BEGIN INPUT RECORDS

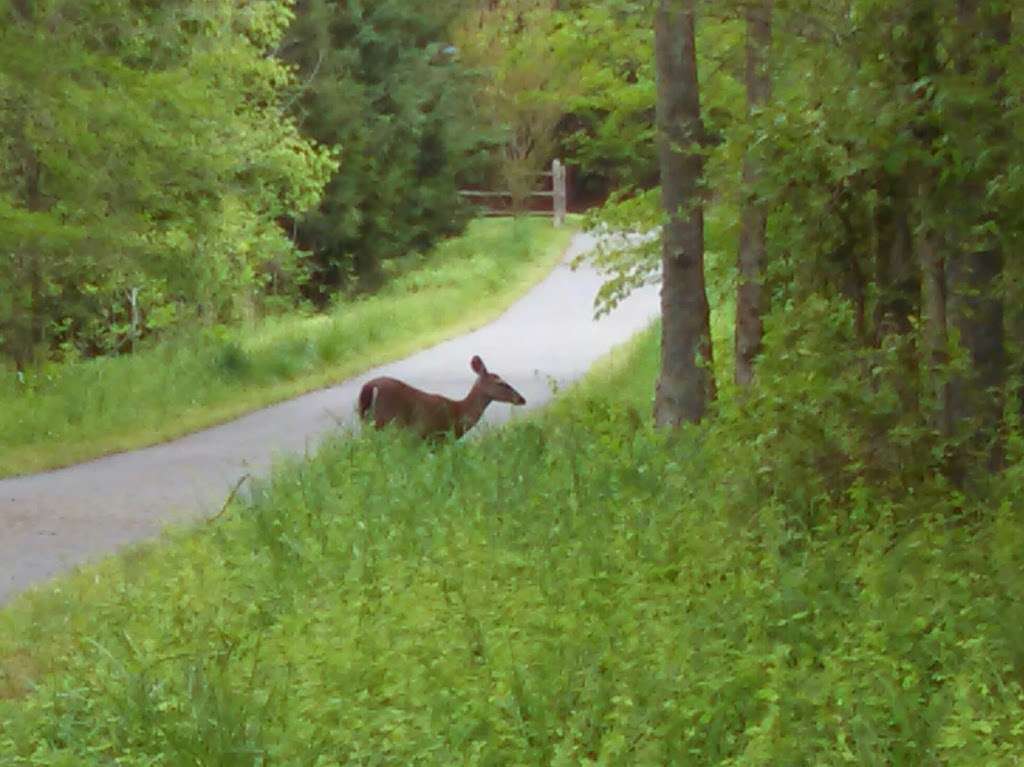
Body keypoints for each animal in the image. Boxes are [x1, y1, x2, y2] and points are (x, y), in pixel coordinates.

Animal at [356, 354, 524, 440]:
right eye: (501, 383)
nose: (522, 399)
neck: (458, 412)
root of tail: (368, 388)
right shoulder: (436, 436)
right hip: (389, 421)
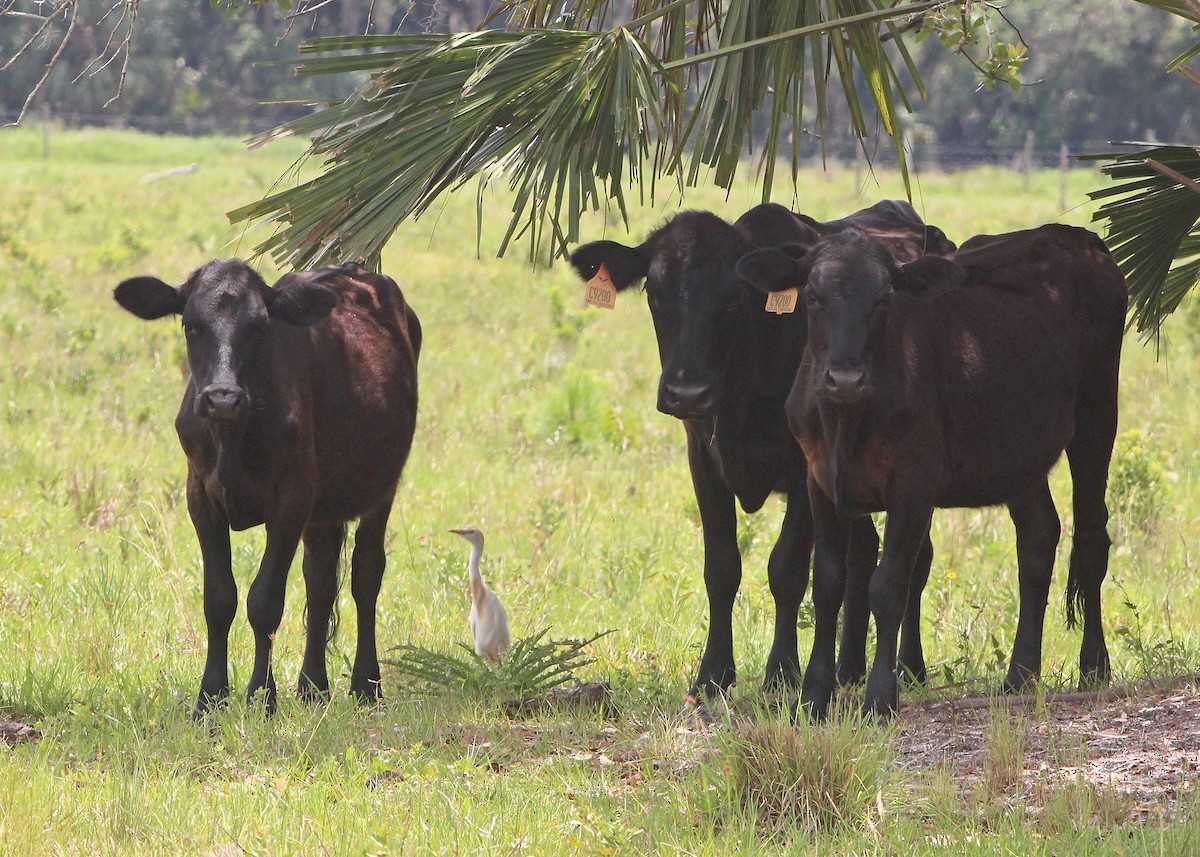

END INPUT RECORDS

PROBLEM: An exact retyping of the material, minus the pictures, is the required answer.

ANSWER BOX:
Body keypoints for each animal in the image. Boxes are [x1, y1, x2, y2] and points are (x, y), in pixel coordinates.

Animal at [356, 354, 524, 440]:
right eye: (501, 383)
nose: (522, 399)
neck: (458, 412)
root of tail: (368, 388)
right shoulder: (436, 436)
right hip: (389, 421)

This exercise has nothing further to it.